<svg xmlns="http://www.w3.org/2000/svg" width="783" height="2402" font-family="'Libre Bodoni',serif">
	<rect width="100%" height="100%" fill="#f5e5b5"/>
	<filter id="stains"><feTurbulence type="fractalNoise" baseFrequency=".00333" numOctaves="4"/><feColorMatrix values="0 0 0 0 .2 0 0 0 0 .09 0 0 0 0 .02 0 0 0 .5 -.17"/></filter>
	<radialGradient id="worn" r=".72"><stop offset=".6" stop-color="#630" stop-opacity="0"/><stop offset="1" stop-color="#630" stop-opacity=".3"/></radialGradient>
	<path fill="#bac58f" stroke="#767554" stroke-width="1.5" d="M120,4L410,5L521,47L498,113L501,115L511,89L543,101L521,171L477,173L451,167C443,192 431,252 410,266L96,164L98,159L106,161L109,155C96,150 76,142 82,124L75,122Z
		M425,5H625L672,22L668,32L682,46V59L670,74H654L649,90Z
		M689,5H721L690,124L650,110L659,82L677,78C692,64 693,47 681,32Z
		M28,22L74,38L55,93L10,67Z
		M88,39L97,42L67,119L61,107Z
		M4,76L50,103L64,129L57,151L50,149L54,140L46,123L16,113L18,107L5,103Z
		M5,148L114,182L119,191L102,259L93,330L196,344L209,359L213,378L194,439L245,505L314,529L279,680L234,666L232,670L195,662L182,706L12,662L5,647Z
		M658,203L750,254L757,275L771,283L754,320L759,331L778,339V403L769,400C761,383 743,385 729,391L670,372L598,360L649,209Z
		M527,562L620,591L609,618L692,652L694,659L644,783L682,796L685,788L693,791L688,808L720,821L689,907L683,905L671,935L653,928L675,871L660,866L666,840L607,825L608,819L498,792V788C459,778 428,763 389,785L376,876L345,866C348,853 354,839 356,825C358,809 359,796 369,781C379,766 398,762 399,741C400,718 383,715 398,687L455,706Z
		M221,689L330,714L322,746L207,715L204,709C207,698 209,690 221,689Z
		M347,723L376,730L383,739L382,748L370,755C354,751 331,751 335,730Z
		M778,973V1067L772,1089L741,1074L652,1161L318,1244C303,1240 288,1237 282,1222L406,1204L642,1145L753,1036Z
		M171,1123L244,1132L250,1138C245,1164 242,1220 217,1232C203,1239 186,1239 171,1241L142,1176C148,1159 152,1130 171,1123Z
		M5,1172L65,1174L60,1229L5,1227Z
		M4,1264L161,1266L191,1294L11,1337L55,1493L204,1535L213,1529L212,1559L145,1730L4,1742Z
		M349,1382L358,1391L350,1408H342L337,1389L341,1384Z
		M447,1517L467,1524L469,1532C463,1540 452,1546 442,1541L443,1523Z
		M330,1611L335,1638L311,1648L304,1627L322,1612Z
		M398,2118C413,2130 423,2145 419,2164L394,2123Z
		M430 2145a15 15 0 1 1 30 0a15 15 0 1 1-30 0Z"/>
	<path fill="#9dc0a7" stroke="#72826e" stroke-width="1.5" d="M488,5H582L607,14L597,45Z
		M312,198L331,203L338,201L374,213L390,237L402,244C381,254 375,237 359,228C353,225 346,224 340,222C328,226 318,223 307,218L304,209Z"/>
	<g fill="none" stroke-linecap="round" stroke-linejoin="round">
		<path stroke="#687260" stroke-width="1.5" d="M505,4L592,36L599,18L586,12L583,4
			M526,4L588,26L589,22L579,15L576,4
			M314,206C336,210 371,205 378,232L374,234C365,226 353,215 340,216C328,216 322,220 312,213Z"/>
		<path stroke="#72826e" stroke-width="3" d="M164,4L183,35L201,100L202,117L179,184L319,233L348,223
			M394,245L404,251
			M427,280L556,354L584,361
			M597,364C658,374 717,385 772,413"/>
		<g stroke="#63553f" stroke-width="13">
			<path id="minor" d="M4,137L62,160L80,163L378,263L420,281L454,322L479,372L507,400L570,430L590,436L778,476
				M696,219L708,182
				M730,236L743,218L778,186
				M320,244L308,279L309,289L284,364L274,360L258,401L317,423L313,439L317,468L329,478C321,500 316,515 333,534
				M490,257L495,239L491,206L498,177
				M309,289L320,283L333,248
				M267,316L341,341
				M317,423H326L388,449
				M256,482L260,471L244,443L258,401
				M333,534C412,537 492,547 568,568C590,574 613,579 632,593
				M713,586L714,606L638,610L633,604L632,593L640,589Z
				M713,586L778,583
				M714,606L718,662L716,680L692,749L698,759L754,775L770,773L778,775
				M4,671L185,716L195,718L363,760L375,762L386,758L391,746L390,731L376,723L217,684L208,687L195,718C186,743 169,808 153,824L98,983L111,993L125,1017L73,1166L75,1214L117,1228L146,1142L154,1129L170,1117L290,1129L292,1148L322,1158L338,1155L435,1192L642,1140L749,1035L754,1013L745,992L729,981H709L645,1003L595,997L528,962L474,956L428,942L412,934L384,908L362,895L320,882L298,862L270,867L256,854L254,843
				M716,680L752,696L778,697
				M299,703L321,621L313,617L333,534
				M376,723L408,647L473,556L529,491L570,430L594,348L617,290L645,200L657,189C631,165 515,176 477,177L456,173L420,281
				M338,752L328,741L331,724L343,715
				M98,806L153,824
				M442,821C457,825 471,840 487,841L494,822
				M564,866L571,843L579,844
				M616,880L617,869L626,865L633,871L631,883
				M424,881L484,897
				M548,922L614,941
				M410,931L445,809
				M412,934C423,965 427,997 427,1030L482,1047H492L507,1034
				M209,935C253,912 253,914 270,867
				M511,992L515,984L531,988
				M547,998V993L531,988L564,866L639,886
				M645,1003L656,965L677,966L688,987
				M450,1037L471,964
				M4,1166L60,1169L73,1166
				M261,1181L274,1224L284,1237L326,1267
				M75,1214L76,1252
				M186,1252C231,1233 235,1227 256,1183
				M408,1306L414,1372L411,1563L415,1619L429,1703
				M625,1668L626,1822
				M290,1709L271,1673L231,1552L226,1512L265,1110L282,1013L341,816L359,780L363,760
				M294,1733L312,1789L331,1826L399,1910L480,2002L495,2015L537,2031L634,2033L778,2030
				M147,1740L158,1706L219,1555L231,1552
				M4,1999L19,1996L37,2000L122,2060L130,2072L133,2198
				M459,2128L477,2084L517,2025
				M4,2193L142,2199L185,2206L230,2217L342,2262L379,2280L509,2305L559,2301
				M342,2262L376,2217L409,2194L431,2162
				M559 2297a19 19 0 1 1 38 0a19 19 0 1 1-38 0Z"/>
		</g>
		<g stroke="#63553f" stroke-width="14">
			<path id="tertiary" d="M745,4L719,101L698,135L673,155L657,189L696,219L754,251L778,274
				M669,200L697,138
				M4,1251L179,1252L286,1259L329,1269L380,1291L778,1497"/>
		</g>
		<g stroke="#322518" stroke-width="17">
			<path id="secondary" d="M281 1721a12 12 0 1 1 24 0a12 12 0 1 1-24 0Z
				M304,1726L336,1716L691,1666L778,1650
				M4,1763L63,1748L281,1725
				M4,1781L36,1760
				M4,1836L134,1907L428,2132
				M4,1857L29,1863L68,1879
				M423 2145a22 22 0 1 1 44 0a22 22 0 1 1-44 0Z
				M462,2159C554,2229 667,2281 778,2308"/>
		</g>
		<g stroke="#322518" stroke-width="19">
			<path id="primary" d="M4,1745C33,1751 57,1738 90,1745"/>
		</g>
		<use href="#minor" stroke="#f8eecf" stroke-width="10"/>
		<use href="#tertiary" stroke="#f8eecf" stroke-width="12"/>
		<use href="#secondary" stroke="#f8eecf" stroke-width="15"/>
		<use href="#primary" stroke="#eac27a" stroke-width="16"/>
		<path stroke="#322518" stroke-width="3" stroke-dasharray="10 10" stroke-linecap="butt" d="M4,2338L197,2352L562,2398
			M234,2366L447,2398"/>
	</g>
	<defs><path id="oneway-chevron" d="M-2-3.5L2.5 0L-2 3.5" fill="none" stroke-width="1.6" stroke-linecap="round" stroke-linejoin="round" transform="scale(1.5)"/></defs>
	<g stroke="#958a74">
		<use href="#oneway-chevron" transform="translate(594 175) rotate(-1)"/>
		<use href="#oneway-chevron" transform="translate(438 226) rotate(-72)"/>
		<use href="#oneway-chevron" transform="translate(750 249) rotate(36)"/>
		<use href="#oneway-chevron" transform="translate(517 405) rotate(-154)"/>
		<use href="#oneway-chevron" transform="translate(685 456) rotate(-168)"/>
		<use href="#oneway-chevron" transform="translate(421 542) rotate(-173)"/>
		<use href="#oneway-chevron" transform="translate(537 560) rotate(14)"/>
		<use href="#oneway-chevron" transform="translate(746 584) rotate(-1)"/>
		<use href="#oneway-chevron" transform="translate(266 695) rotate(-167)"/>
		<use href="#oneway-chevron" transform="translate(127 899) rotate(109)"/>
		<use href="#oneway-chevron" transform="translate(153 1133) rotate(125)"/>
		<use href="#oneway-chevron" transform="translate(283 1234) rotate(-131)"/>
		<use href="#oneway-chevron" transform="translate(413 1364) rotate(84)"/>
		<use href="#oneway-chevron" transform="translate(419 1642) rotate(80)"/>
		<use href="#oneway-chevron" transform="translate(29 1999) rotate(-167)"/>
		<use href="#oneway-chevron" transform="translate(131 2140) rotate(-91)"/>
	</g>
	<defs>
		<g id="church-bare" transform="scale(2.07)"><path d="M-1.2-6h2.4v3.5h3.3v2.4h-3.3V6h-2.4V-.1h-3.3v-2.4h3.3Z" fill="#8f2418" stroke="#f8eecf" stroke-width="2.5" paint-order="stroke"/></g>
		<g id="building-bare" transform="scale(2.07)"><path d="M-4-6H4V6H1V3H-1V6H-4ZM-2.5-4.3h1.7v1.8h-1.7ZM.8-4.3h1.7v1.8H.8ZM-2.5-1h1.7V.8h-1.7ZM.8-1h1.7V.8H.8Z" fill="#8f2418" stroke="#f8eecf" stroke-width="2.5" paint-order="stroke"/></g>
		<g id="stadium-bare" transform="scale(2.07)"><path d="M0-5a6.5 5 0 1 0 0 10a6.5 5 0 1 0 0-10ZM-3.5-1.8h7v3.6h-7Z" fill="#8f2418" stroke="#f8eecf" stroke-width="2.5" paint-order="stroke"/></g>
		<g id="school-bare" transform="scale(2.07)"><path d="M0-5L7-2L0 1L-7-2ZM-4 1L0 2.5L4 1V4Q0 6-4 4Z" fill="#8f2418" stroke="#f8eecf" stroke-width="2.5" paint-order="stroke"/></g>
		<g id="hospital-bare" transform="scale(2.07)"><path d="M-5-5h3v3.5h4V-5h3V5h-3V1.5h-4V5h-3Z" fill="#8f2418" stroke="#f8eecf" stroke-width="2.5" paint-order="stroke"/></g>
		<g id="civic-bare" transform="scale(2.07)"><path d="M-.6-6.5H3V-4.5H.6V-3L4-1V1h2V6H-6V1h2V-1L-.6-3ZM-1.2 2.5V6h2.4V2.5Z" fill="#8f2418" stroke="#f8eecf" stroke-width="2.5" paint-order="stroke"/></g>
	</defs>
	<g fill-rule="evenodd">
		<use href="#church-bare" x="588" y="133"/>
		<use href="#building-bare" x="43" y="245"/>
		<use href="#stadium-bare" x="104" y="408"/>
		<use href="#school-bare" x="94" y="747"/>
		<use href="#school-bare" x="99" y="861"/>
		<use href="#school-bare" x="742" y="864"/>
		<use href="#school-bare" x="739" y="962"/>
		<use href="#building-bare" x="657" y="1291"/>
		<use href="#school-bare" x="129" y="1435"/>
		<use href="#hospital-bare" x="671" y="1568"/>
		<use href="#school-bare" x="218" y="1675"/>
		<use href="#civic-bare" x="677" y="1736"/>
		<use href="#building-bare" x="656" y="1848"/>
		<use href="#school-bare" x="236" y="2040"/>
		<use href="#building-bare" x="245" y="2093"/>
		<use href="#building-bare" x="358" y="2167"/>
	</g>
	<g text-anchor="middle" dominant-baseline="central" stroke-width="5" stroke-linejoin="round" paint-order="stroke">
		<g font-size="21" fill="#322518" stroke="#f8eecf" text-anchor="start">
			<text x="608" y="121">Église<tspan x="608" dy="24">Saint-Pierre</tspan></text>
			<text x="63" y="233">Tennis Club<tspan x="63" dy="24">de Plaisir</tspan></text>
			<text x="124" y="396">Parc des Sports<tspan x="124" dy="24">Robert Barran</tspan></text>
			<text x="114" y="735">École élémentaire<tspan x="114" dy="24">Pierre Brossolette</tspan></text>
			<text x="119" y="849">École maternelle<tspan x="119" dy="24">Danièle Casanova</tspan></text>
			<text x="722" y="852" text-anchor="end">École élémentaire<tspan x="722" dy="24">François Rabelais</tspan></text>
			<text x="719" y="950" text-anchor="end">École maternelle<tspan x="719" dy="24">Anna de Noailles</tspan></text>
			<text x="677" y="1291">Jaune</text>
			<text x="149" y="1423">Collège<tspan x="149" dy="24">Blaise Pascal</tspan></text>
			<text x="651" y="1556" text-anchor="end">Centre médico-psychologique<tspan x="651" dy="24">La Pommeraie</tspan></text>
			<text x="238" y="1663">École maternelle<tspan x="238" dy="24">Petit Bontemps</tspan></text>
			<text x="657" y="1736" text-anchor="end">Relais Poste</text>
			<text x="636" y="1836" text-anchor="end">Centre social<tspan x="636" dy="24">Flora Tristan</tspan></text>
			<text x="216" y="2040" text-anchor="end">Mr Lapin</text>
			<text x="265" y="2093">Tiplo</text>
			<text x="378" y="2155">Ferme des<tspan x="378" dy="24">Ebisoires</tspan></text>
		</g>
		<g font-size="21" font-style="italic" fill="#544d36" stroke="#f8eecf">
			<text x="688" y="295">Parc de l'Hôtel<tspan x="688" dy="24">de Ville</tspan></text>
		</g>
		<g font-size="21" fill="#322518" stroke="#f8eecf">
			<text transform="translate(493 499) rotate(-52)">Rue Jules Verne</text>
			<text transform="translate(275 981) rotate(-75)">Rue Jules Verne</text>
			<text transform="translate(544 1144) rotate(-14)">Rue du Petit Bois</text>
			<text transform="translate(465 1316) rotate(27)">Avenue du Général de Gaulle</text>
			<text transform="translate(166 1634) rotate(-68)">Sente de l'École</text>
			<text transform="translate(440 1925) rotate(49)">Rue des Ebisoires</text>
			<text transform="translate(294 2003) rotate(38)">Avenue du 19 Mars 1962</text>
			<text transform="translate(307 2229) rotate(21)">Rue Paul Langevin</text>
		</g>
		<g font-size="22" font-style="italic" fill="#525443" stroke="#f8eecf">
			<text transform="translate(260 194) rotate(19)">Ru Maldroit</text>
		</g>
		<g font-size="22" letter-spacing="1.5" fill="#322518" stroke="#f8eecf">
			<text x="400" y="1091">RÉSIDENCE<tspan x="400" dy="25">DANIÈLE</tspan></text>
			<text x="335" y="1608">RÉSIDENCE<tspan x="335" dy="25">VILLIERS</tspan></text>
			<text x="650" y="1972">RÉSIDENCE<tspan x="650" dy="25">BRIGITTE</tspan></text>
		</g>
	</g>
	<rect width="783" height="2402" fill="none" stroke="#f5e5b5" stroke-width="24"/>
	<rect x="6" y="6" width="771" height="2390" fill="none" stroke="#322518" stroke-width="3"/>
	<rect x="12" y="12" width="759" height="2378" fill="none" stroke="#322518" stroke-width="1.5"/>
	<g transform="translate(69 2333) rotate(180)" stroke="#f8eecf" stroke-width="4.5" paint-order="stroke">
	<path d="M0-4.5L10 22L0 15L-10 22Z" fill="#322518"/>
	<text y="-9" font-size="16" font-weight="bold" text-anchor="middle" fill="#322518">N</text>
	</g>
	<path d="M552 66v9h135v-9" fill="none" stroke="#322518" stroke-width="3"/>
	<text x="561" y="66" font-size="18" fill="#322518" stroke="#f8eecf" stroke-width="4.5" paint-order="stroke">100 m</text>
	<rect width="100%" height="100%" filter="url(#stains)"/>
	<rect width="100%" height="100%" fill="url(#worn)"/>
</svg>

****************

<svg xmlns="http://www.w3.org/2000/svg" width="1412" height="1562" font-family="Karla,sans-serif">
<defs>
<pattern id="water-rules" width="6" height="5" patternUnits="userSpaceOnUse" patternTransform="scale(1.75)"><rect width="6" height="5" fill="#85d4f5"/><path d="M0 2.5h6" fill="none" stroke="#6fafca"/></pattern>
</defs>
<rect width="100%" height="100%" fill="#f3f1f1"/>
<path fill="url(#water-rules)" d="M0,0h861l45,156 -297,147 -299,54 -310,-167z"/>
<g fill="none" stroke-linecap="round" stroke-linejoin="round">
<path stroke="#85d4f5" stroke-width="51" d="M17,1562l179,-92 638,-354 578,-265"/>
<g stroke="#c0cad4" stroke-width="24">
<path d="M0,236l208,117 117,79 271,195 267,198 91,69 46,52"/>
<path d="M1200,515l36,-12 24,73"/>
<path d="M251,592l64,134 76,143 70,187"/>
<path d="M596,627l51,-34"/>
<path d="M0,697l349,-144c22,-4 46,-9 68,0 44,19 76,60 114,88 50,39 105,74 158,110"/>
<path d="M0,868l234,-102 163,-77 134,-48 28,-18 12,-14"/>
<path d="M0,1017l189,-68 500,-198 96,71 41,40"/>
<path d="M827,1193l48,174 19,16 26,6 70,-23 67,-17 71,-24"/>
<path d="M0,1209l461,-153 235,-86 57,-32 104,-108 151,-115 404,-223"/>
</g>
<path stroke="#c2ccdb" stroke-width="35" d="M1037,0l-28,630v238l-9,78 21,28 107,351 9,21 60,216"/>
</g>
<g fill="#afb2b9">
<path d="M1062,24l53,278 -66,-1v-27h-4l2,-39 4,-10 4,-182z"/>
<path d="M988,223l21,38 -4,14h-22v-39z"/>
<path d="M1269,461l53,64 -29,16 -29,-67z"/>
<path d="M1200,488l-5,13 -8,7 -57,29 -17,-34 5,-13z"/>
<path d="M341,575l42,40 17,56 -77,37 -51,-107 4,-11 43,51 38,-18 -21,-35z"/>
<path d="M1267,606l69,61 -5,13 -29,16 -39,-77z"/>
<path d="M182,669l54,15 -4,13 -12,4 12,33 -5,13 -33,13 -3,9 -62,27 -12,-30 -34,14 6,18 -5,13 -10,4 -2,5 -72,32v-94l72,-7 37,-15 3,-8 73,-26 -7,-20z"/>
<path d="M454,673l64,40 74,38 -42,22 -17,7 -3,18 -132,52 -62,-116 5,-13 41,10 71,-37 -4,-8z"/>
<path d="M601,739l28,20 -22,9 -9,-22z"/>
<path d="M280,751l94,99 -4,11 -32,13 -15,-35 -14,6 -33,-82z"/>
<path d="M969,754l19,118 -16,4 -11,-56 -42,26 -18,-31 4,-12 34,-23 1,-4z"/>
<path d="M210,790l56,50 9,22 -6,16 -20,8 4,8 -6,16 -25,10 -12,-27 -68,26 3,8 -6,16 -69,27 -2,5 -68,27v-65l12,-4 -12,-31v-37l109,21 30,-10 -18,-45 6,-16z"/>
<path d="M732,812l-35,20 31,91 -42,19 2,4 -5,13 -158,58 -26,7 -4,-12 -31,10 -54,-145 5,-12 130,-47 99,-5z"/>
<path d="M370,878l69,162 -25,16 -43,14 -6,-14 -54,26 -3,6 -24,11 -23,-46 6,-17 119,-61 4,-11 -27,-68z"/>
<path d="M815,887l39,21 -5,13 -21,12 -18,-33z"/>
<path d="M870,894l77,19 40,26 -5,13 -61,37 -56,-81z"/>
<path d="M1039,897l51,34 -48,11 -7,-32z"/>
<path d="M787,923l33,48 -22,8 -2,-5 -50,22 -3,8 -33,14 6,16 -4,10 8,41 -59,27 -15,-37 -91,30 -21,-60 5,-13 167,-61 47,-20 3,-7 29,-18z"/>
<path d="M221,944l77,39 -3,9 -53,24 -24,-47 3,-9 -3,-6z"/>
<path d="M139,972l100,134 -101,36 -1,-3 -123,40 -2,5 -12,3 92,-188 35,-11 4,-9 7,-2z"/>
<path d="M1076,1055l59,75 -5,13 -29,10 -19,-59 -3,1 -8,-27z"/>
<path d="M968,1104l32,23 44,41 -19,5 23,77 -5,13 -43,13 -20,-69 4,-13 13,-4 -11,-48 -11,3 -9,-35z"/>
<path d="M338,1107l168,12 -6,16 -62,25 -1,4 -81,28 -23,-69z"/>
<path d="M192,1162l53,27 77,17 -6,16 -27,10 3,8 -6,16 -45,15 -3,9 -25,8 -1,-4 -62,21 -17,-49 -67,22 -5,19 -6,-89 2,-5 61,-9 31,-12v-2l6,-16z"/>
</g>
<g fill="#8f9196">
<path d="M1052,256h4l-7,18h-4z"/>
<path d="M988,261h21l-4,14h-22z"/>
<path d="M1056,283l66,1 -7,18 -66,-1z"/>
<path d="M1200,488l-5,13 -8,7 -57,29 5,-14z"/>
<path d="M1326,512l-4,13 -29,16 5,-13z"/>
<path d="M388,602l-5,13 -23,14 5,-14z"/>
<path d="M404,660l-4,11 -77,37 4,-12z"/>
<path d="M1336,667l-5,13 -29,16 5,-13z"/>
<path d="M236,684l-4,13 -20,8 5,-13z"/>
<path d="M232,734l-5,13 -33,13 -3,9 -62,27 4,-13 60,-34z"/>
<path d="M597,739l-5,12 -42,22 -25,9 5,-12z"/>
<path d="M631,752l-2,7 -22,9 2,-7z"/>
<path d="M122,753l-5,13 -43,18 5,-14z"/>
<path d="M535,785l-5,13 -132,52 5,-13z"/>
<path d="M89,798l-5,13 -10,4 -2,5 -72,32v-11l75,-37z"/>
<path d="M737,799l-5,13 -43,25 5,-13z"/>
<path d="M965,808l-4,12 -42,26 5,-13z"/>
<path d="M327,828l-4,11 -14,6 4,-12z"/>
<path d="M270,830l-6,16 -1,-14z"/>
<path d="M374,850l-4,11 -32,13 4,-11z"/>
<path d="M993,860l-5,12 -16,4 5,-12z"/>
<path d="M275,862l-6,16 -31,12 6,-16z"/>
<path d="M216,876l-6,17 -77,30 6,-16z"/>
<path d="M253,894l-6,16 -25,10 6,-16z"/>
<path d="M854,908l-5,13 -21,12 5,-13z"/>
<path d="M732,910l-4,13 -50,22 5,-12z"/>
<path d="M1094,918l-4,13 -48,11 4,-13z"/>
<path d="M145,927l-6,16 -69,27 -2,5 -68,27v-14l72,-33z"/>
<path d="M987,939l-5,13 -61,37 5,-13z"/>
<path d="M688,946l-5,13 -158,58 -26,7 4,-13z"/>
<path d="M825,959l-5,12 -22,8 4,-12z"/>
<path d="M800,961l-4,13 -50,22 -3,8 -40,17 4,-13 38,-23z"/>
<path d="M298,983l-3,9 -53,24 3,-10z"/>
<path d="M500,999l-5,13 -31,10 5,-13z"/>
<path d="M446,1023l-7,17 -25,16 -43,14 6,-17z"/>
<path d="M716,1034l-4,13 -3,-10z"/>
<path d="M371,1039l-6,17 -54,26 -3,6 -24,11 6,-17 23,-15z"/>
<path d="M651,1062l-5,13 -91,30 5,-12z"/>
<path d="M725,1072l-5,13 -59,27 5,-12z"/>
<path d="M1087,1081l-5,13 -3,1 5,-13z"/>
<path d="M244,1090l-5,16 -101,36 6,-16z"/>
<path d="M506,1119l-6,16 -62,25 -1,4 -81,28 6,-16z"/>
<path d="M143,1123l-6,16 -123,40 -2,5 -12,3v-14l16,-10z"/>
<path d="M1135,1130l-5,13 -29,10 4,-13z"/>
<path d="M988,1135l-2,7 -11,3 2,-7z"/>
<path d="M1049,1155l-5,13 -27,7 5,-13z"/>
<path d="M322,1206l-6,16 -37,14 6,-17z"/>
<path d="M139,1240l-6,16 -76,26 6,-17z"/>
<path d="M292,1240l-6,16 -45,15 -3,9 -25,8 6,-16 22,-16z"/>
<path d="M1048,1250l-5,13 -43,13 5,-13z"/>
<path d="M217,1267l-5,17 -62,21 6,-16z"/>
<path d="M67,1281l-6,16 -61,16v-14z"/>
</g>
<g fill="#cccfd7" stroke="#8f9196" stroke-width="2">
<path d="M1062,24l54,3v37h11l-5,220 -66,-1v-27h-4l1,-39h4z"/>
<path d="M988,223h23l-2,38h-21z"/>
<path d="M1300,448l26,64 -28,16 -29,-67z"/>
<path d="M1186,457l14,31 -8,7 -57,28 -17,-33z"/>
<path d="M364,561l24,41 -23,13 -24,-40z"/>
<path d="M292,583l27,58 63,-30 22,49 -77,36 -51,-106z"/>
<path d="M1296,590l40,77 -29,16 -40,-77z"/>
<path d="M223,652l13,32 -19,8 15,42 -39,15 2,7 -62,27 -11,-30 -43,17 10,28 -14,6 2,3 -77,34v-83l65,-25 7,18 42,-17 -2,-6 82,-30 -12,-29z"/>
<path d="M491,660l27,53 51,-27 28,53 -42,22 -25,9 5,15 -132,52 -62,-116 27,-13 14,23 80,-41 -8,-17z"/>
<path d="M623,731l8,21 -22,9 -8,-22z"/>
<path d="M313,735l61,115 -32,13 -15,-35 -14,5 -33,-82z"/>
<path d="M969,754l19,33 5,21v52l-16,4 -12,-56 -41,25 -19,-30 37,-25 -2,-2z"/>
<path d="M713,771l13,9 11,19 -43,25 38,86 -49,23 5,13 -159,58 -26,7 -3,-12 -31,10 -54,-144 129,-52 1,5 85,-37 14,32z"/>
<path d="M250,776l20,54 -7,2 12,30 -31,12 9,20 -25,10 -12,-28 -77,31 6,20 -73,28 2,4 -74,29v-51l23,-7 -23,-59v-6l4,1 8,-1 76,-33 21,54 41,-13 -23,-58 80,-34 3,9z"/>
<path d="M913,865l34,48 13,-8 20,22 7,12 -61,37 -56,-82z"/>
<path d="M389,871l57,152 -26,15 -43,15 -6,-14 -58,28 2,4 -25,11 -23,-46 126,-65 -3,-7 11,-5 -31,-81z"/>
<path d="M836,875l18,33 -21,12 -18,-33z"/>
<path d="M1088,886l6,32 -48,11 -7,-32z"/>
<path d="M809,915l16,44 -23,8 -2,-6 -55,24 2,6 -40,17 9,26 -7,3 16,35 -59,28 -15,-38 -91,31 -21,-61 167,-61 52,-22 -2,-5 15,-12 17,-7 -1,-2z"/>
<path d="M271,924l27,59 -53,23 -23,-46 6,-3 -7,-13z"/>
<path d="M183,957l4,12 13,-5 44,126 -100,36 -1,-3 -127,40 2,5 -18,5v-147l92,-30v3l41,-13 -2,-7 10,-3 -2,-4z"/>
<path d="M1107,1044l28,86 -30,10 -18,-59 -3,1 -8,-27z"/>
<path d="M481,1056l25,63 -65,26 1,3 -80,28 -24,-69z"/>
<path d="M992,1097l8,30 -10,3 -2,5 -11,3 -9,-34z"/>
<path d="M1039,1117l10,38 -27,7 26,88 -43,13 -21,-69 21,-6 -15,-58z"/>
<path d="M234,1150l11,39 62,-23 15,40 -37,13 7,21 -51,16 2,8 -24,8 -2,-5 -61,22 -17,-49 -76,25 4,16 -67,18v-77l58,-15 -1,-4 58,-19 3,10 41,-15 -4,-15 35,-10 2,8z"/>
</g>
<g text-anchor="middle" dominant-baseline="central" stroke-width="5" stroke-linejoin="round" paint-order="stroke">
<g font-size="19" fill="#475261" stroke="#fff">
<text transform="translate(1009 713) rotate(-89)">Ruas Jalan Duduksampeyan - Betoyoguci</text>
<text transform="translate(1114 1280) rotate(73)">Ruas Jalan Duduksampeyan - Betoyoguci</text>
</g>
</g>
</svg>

****************

_Brief:_ Look through the listing above and copy each line where the string "worn" occurs.

_Expected answer:_
	<radialGradient id="worn" r=".72"><stop offset=".6" stop-color="#630" stop-opacity="0"/><stop offset="1" stop-color="#630" stop-opacity=".3"/></radialGradient>
	<rect width="100%" height="100%" fill="url(#worn)"/>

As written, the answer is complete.